**Exercise directions**
Every entry must be duplicated precisely as written.

**Stored records**

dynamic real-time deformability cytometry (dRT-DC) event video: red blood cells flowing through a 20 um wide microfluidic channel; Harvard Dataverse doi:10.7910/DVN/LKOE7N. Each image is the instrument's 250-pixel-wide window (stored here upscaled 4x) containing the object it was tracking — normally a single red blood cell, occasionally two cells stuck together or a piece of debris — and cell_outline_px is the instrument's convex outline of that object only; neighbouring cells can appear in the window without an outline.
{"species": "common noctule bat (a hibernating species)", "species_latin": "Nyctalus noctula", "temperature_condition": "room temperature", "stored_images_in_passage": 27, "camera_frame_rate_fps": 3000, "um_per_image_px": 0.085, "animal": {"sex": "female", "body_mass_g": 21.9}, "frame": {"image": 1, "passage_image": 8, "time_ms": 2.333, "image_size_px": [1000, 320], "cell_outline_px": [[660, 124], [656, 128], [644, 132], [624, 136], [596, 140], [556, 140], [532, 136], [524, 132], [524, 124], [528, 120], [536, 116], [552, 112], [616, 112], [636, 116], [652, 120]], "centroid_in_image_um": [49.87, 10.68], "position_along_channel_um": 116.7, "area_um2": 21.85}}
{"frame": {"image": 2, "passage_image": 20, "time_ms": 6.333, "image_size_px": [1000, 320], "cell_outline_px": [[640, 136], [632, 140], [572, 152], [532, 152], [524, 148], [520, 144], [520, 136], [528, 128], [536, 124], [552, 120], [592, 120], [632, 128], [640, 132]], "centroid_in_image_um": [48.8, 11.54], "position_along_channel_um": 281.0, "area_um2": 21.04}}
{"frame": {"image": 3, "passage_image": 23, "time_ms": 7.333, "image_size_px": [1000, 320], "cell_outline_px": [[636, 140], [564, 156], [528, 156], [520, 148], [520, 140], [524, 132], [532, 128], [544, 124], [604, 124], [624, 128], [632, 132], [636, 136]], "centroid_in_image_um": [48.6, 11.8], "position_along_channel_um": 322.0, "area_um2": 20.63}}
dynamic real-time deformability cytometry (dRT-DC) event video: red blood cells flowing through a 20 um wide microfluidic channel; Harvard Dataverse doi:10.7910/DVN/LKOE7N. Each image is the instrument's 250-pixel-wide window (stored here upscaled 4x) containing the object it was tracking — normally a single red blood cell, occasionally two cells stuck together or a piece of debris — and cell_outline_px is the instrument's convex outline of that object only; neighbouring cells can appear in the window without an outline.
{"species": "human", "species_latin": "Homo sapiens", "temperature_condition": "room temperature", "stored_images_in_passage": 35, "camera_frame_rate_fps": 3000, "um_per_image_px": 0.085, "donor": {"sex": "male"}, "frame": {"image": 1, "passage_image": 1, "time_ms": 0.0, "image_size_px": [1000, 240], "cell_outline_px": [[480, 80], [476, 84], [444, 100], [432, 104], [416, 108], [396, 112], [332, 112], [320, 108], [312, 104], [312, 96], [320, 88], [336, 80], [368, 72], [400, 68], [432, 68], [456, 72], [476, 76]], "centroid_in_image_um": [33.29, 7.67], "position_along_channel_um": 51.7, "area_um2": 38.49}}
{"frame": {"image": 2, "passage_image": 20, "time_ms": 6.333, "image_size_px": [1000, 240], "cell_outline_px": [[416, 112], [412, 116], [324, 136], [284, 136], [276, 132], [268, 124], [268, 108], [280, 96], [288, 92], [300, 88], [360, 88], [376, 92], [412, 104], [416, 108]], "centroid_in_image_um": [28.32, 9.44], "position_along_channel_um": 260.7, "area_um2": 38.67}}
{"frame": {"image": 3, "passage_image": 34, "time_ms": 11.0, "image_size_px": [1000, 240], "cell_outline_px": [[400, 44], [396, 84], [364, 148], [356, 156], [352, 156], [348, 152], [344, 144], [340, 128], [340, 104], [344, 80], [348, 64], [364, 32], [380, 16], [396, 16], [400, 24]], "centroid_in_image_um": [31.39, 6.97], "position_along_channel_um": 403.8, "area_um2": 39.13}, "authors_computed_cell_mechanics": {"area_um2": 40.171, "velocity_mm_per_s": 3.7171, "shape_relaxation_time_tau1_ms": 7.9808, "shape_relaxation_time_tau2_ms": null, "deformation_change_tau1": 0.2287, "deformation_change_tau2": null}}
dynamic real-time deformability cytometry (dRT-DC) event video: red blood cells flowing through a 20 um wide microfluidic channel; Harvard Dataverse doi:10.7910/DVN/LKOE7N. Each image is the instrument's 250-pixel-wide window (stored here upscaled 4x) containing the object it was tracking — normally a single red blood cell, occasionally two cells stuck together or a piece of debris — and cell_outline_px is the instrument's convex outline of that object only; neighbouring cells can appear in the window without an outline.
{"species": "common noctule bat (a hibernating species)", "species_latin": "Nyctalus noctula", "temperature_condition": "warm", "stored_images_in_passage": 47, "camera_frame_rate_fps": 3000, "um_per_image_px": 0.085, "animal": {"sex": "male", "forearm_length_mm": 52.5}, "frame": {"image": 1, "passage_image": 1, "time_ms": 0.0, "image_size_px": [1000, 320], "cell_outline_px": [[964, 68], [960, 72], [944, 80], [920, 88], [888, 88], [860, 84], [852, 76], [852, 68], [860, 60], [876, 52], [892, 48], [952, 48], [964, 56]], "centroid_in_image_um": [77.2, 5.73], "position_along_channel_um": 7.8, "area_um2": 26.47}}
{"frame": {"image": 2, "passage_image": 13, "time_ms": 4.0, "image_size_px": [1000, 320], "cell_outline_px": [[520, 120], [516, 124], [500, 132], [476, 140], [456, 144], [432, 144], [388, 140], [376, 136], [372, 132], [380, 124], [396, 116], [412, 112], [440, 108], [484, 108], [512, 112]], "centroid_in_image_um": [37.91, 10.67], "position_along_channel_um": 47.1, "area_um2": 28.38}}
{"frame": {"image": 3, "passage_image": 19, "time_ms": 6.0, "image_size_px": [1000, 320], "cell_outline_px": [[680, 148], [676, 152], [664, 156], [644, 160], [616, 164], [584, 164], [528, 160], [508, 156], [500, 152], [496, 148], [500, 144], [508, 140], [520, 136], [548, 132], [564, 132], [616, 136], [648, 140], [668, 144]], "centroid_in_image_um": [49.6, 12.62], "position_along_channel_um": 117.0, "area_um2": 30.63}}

**Output of the task**
dynamic real-time deformability cytometry (dRT-DC) event video: red blood cells flowing through a 20 um wide microfluidic channel; Harvard Dataverse doi:10.7910/DVN/LKOE7N. Each image is the instrument's 250-pixel-wide window (stored here upscaled 4x) containing the object it was tracking — normally a single red blood cell, occasionally two cells stuck together or a piece of debris — and cell_outline_px is the instrument's convex outline of that object only; neighbouring cells can appear in the window without an outline.
{"species": "common noctule bat (a hibernating species)", "species_latin": "Nyctalus noctula", "temperature_condition": "room temperature", "stored_images_in_passage": 27, "camera_frame_rate_fps": 3000, "um_per_image_px": 0.085, "animal": {"sex": "female", "body_mass_g": 21.9}, "frame": {"image": 1, "passage_image": 8, "time_ms": 2.333, "image_size_px": [1000, 320], "cell_outline_px": [[660, 124], [656, 128], [644, 132], [624, 136], [596, 140], [556, 140], [532, 136], [524, 132], [524, 124], [528, 120], [536, 116], [552, 112], [616, 112], [636, 116], [652, 120]], "centroid_in_image_um": [49.87, 10.68], "position_along_channel_um": 116.7, "area_um2": 21.85}}
{"frame": {"image": 2, "passage_image": 20, "time_ms": 6.333, "image_size_px": [1000, 320], "cell_outline_px": [[640, 136], [632, 140], [572, 152], [532, 152], [524, 148], [520, 144], [520, 136], [528, 128], [536, 124], [552, 120], [592, 120], [632, 128], [640, 132]], "centroid_in_image_um": [48.8, 11.54], "position_along_channel_um": 281.0, "area_um2": 21.04}}
{"frame": {"image": 3, "passage_image": 23, "time_ms": 7.333, "image_size_px": [1000, 320], "cell_outline_px": [[636, 140], [564, 156], [528, 156], [520, 148], [520, 140], [524, 132], [532, 128], [544, 124], [604, 124], [624, 128], [632, 132], [636, 136]], "centroid_in_image_um": [48.6, 11.8], "position_along_channel_um": 322.0, "area_um2": 20.63}}
dynamic real-time deformability cytometry (dRT-DC) event video: red blood cells flowing through a 20 um wide microfluidic channel; Harvard Dataverse doi:10.7910/DVN/LKOE7N. Each image is the instrument's 250-pixel-wide window (stored here upscaled 4x) containing the object it was tracking — normally a single red blood cell, occasionally two cells stuck together or a piece of debris — and cell_outline_px is the instrument's convex outline of that object only; neighbouring cells can appear in the window without an outline.
{"species": "human", "species_latin": "Homo sapiens", "temperature_condition": "room temperature", "stored_images_in_passage": 35, "camera_frame_rate_fps": 3000, "um_per_image_px": 0.085, "donor": {"sex": "male"}, "frame": {"image": 1, "passage_image": 1, "time_ms": 0.0, "image_size_px": [1000, 240], "cell_outline_px": [[480, 80], [476, 84], [444, 100], [432, 104], [416, 108], [396, 112], [332, 112], [320, 108], [312, 104], [312, 96], [320, 88], [336, 80], [368, 72], [400, 68], [432, 68], [456, 72], [476, 76]], "centroid_in_image_um": [33.29, 7.67], "position_along_channel_um": 51.7, "area_um2": 38.49}}
{"frame": {"image": 2, "passage_image": 20, "time_ms": 6.333, "image_size_px": [1000, 240], "cell_outline_px": [[416, 112], [412, 116], [324, 136], [284, 136], [276, 132], [268, 124], [268, 108], [280, 96], [288, 92], [300, 88], [360, 88], [376, 92], [412, 104], [416, 108]], "centroid_in_image_um": [28.32, 9.44], "position_along_channel_um": 260.7, "area_um2": 38.67}}
{"frame": {"image": 3, "passage_image": 34, "time_ms": 11.0, "image_size_px": [1000, 240], "cell_outline_px": [[400, 44], [396, 84], [364, 148], [356, 156], [352, 156], [348, 152], [344, 144], [340, 128], [340, 104], [344, 80], [348, 64], [364, 32], [380, 16], [396, 16], [400, 24]], "centroid_in_image_um": [31.39, 6.97], "position_along_channel_um": 403.8, "area_um2": 39.13}, "authors_computed_cell_mechanics": {"area_um2": 40.171, "velocity_mm_per_s": 3.7171, "shape_relaxation_time_tau1_ms": 7.9808, "shape_relaxation_time_tau2_ms": null, "deformation_change_tau1": 0.2287, "deformation_change_tau2": null}}
dynamic real-time deformability cytometry (dRT-DC) event video: red blood cells flowing through a 20 um wide microfluidic channel; Harvard Dataverse doi:10.7910/DVN/LKOE7N. Each image is the instrument's 250-pixel-wide window (stored here upscaled 4x) containing the object it was tracking — normally a single red blood cell, occasionally two cells stuck together or a piece of debris — and cell_outline_px is the instrument's convex outline of that object only; neighbouring cells can appear in the window without an outline.
{"species": "common noctule bat (a hibernating species)", "species_latin": "Nyctalus noctula", "temperature_condition": "warm", "stored_images_in_passage": 47, "camera_frame_rate_fps": 3000, "um_per_image_px": 0.085, "animal": {"sex": "male", "forearm_length_mm": 52.5}, "frame": {"image": 1, "passage_image": 1, "time_ms": 0.0, "image_size_px": [1000, 320], "cell_outline_px": [[964, 68], [960, 72], [944, 80], [920, 88], [888, 88], [860, 84], [852, 76], [852, 68], [860, 60], [876, 52], [892, 48], [952, 48], [964, 56]], "centroid_in_image_um": [77.2, 5.73], "position_along_channel_um": 7.8, "area_um2": 26.47}}
{"frame": {"image": 2, "passage_image": 13, "time_ms": 4.0, "image_size_px": [1000, 320], "cell_outline_px": [[520, 120], [516, 124], [500, 132], [476, 140], [456, 144], [432, 144], [388, 140], [376, 136], [372, 132], [380, 124], [396, 116], [412, 112], [440, 108], [484, 108], [512, 112]], "centroid_in_image_um": [37.91, 10.67], "position_along_channel_um": 47.1, "area_um2": 28.38}}
{"frame": {"image": 3, "passage_image": 19, "time_ms": 6.0, "image_size_px": [1000, 320], "cell_outline_px": [[680, 148], [676, 152], [664, 156], [644, 160], [616, 164], [584, 164], [528, 160], [508, 156], [500, 152], [496, 148], [500, 144], [508, 140], [520, 136], [548, 132], [564, 132], [616, 136], [648, 140], [668, 144]], "centroid_in_image_um": [49.6, 12.62], "position_along_channel_um": 117.0, "area_um2": 30.63}}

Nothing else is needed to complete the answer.